Pillas Maintains Council Candidate Process Was Flawed

OCEAN CITY – Councilwoman Margaret Pillas’s request to reopen Philip Ufholz’s hearing to further deliberate his Ocean City residency and qualification to run for council was unsuccessful this week.

Two weeks ago, the Mayor and City Council held a public hearing after the residency of City Council candidate Ufholz was challenged by local attorney Jay Phillips representing the Citizens For Ocean City group.

After considerable testimony and comments, Ufholz was denied as a candidate by the council in a 5-2 vote, with council members Brent Ashley and Margaret Pillas opposed.

At the hearing, Phillips challenge was based on the language of the charter, “to qualify for election … must be a resident of and domiciled in the corporate limits of the Town of Ocean City”.

Besides reviewing several case laws, and the definitions of “residence” and “domicile” in relation to Ocean City’s code, Phillips’ primary piece of evidence was Ufholz’s State Department of Assessment and Taxation (SDAT) form.

According to the form, Ufholz’s Ocean City address is not listed as his primary address. An address in Bethesda is listed as the primary address as well as is the address where tax bills are to be sent. The form is dated Sept. 24, 2014.

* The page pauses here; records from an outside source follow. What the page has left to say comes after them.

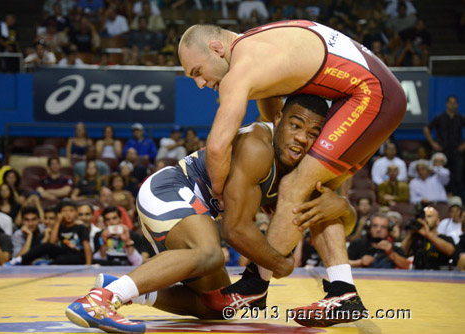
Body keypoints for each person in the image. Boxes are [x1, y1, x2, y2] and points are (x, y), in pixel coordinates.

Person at [178, 20, 406, 326]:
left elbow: (218, 148)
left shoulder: (242, 68)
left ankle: (255, 283)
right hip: (368, 91)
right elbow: (275, 123)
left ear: (217, 49)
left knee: (295, 186)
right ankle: (343, 291)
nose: (200, 83)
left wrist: (218, 195)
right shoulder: (261, 51)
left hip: (370, 93)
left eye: (197, 72)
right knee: (309, 188)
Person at [65, 95, 356, 332]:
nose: (302, 139)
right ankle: (99, 300)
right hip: (173, 187)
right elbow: (235, 231)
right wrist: (280, 265)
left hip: (197, 209)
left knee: (215, 308)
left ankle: (125, 288)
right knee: (210, 253)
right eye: (296, 126)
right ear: (278, 119)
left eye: (313, 134)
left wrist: (344, 207)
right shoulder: (257, 146)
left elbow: (343, 226)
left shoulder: (303, 167)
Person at [6, 199, 92, 265]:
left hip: (78, 255)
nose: (68, 214)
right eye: (64, 211)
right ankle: (19, 260)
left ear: (76, 213)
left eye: (71, 211)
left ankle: (47, 264)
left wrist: (88, 265)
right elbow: (52, 242)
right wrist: (58, 221)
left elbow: (86, 247)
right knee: (46, 246)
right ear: (59, 213)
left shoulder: (81, 227)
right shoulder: (60, 227)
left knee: (61, 260)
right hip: (64, 253)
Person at [423, 95, 465, 200]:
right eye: (450, 102)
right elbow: (426, 129)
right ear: (446, 104)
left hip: (457, 151)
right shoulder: (439, 117)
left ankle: (458, 200)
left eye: (454, 102)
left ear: (457, 104)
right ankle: (443, 198)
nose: (452, 105)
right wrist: (432, 143)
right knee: (441, 176)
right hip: (442, 152)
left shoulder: (460, 118)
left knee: (458, 178)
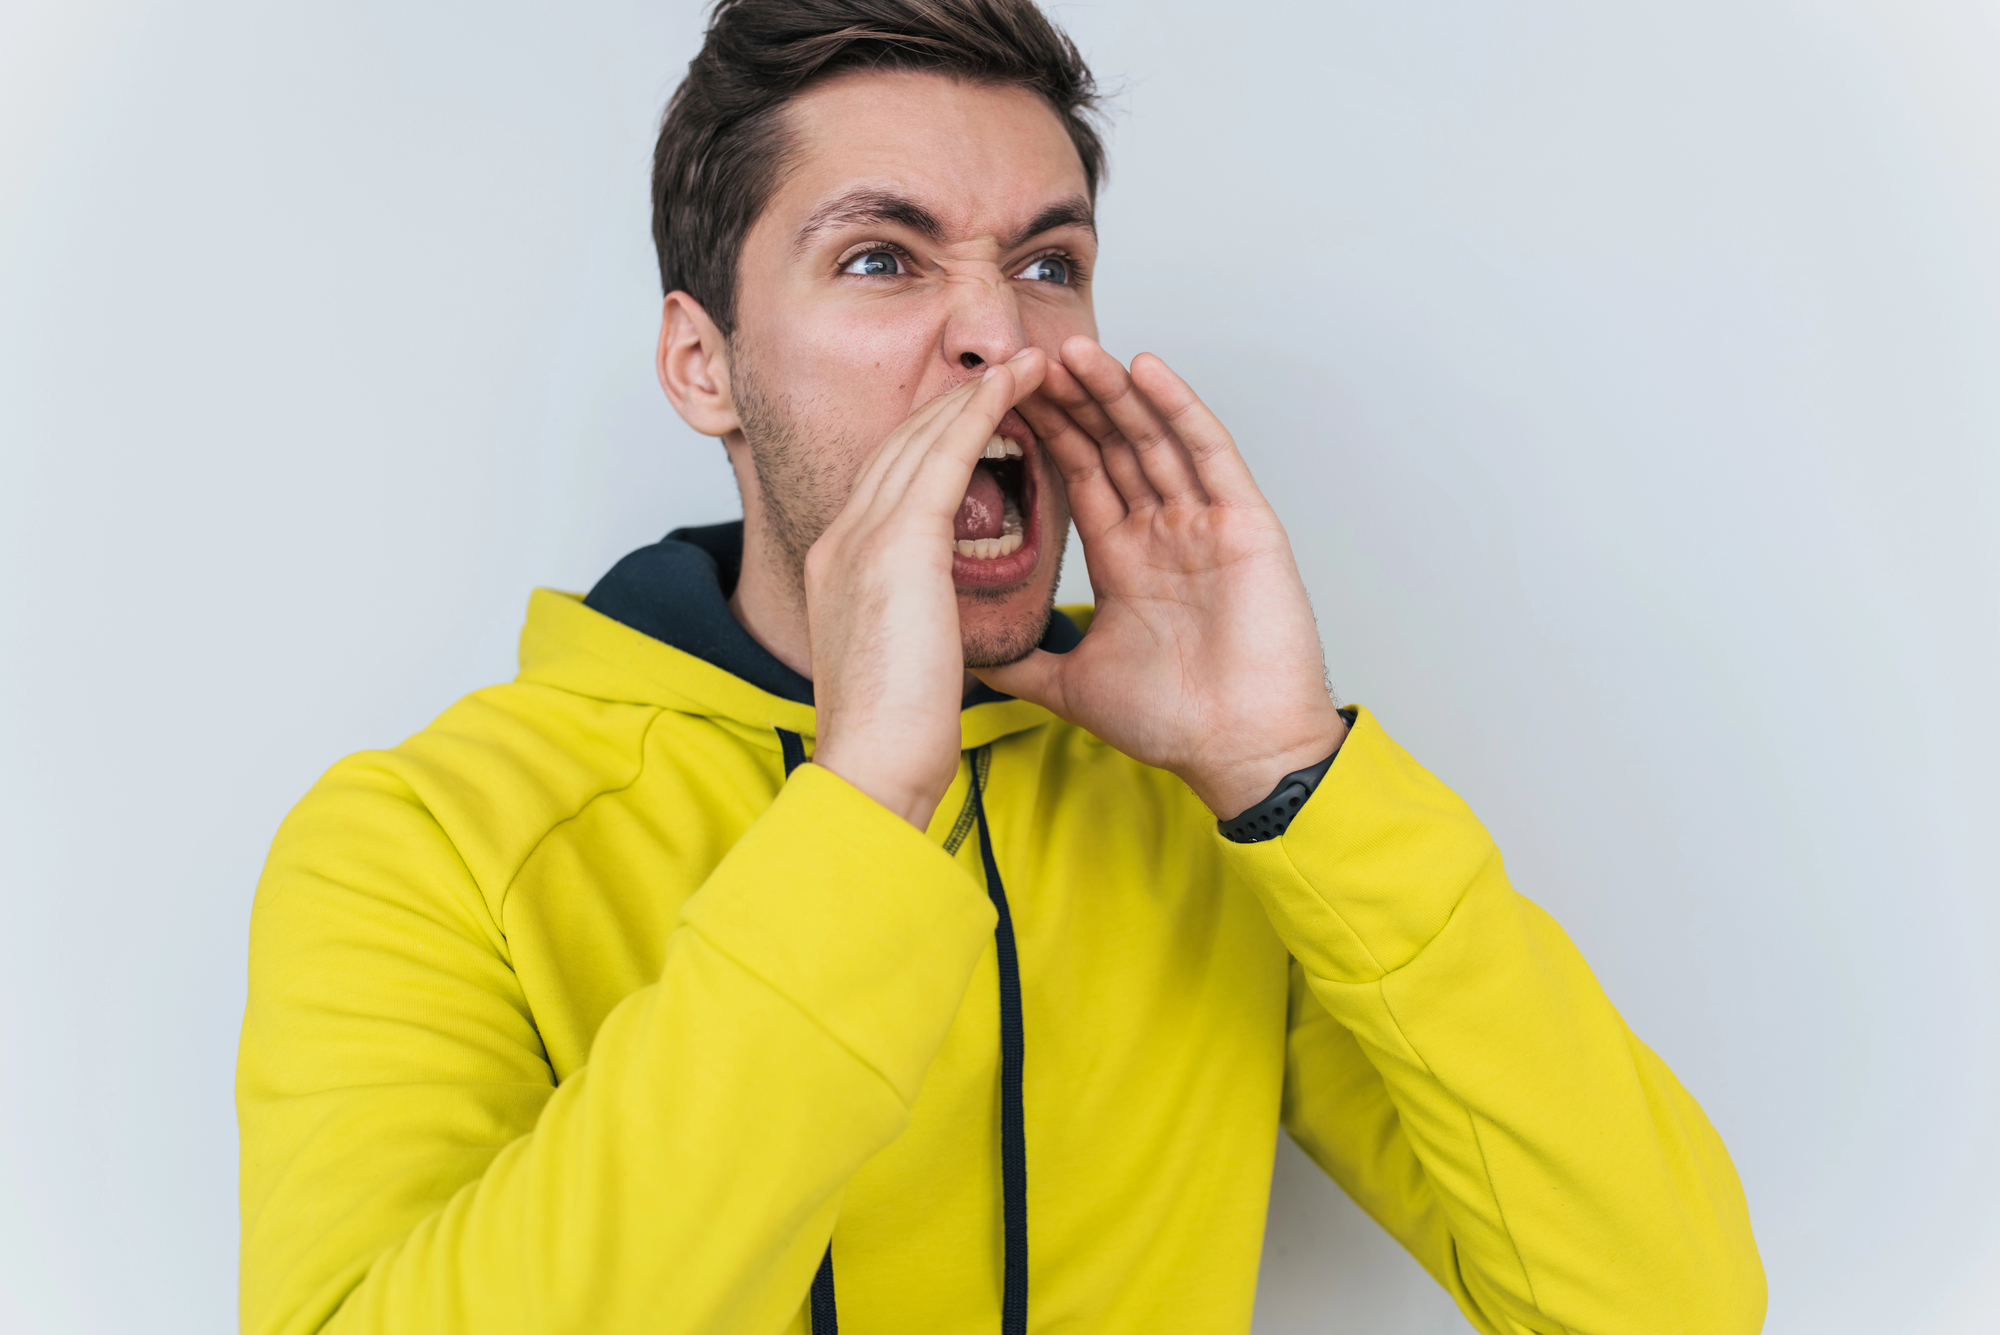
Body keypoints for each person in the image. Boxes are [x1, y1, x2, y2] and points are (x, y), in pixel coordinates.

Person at [236, 1, 1766, 1331]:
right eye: (882, 259)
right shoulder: (419, 847)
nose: (996, 337)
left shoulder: (1200, 810)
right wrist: (863, 810)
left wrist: (1288, 776)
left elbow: (1662, 1306)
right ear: (705, 365)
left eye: (1046, 264)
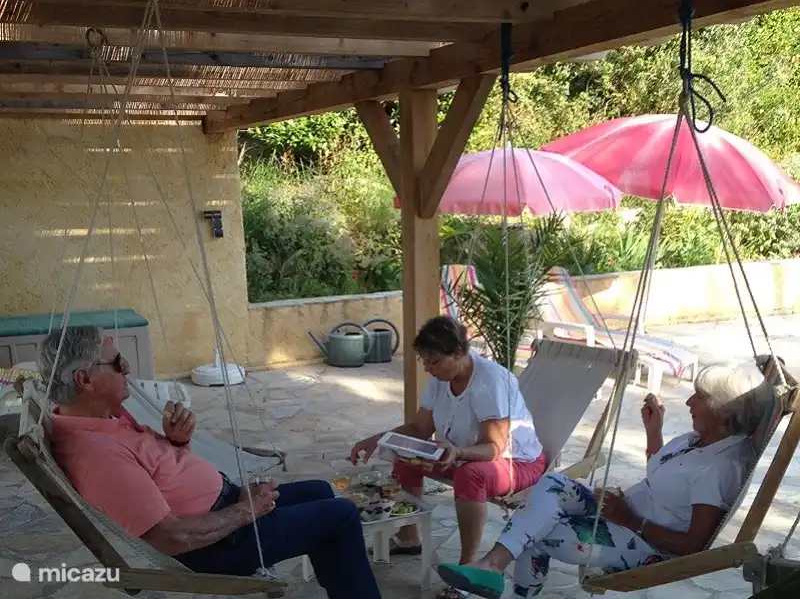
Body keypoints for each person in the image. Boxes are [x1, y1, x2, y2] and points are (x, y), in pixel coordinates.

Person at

According to Ufholz, his family purchased the property in Ocean City in 1975, and when he retired as a tax attorney he became a permanent resident in Ocean City in 2008, although his wife remains a resident in Bethesda.

Ufholz provided an Ocean City senior bus pass, a driver’s license with his Ocean City address listed, his voter registration code being a registered voter in Ocean City, where he has voted in the past three elections, a letter from a neighbor stating he has been a permanent resident in Ocean City for the past six years and a copy of his most recent State of Maryland tax return listing his Ocean City address.

At the conclusion of Monday evening’s Mayor and City Council meeting, Councilwoman Margaret Pillas asked the council to consider reopening Ufholz’s public hearing for further deliberation.

Pillas argued Ufholz, who was not in attendance at this week’s meeting, attended his hearing bearing the documents he was instructed to bring to prove he is a resident of and domiciled in Ocean City four months prior to the election.

“During his hearing, several council members’ stated they didn’t think he qualified because of a Homestead Tax Credit and SDAT showed he still lived in Bethesda,” Pillas said. “I called Montgomery County Division of Treasury and spoke to a Mr. Allen, who said Montgomery County issues an automatic tax credit to the primary home in that county, and it is never applied for by the owner. Mr. Ufholz told me he only received that tax credit last year and his wife receives it as she has remained in that home.”

Pillas, who has been in contact with Ufholz over the matter, reiterated Ufholz retired in Ocean City in 2008 but his wife remains in Bethesda as she works in Rockville until she retires in 2015 and moves to Ocean City as well.

“She is entitled to receive a tax credit at that home,” Pillas said. “It was implied by the council that he was working the system by retiring here and she was living there and getting the tax credit but that isn’t the case. Mr. Ufholz never applied for an Ocean City tax credit … I think Mr. Ufholz did show the documents he needed to have.”

Councilman Doug Cymek responded the council was instructed by legal counsel to make a decision based on the totality of evidence provided.

“If you listen to the hearing online, I think you will clearly understand the gentleman wasn’t candid, in fact some people accused him of being deceptive. I should remind you that the gentleman is an attorney at law. He knows the rules of evidence. He knows what to present. He has defended people in court. He claims to be a trial lawyer. I don’t think we needed to go out of our way to give him any instructions in what to bring to defend himself,” Cymek said.

Council Secretary Mary Knight reminded Pillas this isn’t the first time she had participated in a candidate’s denial to run for office. Six years ago, the council denied a candidate due to his residency being in Annapolis.

“The other thing I find extremely curious, if I was Mr. Ufholz I would have been here tonight. I wouldn’t have a council member pleading my case. What I would have done is the Thursday after I was denied I would have been filing a case with the Circuit Court,” Knight said. “We have done this before. It was not out of malice. It was not done out of fear that somebody would be running against a council member.”

There was no motion made to reopen Ufholz’s public hearing and therefore the matter was not revisited by the council.

“Certainly Mr. Ufholz should come and fight for himself. I am not sitting up here fighting for Mr. Ufholz. I am fighting for the process. That is my job as an elected official to say when I don’t think the process is being honored. I think everybody should sit up here and fight for the principle that I think is being completely destroyed,” Pillas said.